Hilltown Voices: Hilltown Eco-Action Group wants to reduce reliance on plastics

  • Plastic bottles and other plastics including a mop, lie washed up on the foreshore at the site of the ancient and no-longer used Queenhithe dock, on the north bank of the River Thames in London, Monday, Feb. 5, 2018. AP PHOTO

For the Gazette
Published: 4/12/2019 12:37:58 PM

With Earth Day just around the corner, the Hilltown Eco-Action Group is encouraging community members to eliminate their use of single-use plastic materials like straws, bags cups and utensils.

Julie Lieberman, a member of the group, said that they are trying to get the word out about the harm that discarded plastic can cause, as well as the various items that people can use as alternatives.

The group says that 79 percent of all the plastics ever produced have now been discarded, and many of these items can take up to 1000 years to decompose in landfills.

Plastic that is not dumped into landfills often ends up in the ocean.

According to the Center for Biological Diversity, there are now “15 to 51 trillion pieces of plastic in the world’s oceans. From the equator to the poles, from Arctic ice sheets to the sea floor – not one square mile of surface ocean anywhere on earth is free of plastic pollution.”

The consequences for sea birds and marine life can be devastating, with death from entanglement and ingestion becoming more common. This is especially concerning for endangered species like Hawaiian monk seals and Loggerhead sea turtles, according to the Center for Biological Diversity, which are among the over 700 species that eat or become entangles in plastic trash.

Hilltown Eco-Action Group cites the recent incident in April in which a dead pregnant sperm whale was found in Italy with 50 pounds of plastic in its stomach which included things like plastic bags, cups and plates, as well as plastic netting, fishing line and pipes.

Disposal is not the only environmental concern when it comes to plastic, as it’s production is a problem as well, the group said. Plastic is made from petrochemicals derived from oil and gas.

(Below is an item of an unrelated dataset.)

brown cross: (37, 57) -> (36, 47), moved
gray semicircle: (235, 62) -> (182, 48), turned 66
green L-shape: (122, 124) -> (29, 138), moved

While the use of fossil fuels for transportation is expected to begin to slow due to the rise of electric vehicles and more-efficient combustion engines, demand for petrochemicals could offset any environmental gains.

According to the International Energy Agency, the fossil fuel industry plans to increase plastic production by 40 percent over the next ten years.

As countries around the globe and communities here at home are helping to put a dent in plastic pollution by banning single-use plastic bags, the Hilltown Eco-Action Group says every individual can make a difference by choosing items like reusable bamboo utensils, cotton bags, bamboo or metal straws, biodegradable trash and pet waste bags over plastic.

To find out about alternatives to single-use plastics or for more information on Hilltown EcoAction Group visit its Facebook page at www.facebook.com/groups/604356716566407/.

Williamsburg food drive

WILLIAMSBURG — The Williamsburg Congregational Church will hold its annual food drive to support the Northampton Survival Center on Saturday, April 20.

This event will take place in front of the church from 9 a.m. until noon.

Organizer Jean York said that the list of important food items needed includes canned vegetables, canned tuna, juices, pasta and sauce, spices, condiments and cooking oils, as well as dry and canned food for dogs and cats.

Other helpful necessities include personal care items like creams, toothpaste and toothbrushes and feminine hygiene products as well as cleaning products, children’s books and cookbooks.

All food donations must be non-perishable, unused and not exceed expiration dates. No clothing will be accepted.

“Last year we brought in 345 pounds of food and $232 in cash donations,” York said. “We are trying to exceed that this year.”

Celebrating Kip Sears

CUMMINGTON — On Saturday, April 13, the town of Cummington will host a potluck at the Community House on Main Street to thank Select Board member Russell “Kip” Sears for his 26 years of service on the Select Board as well as the 14 years he previously served on the finance committee.

Sears will not be running for re-election this year and this is a chance for the community to gather, share some stories, have some laughs, enjoy a selection of finger foods and thank Sears for his dedicated service to the town.

The event will begin at 11 a.m. and end at 1 p.m.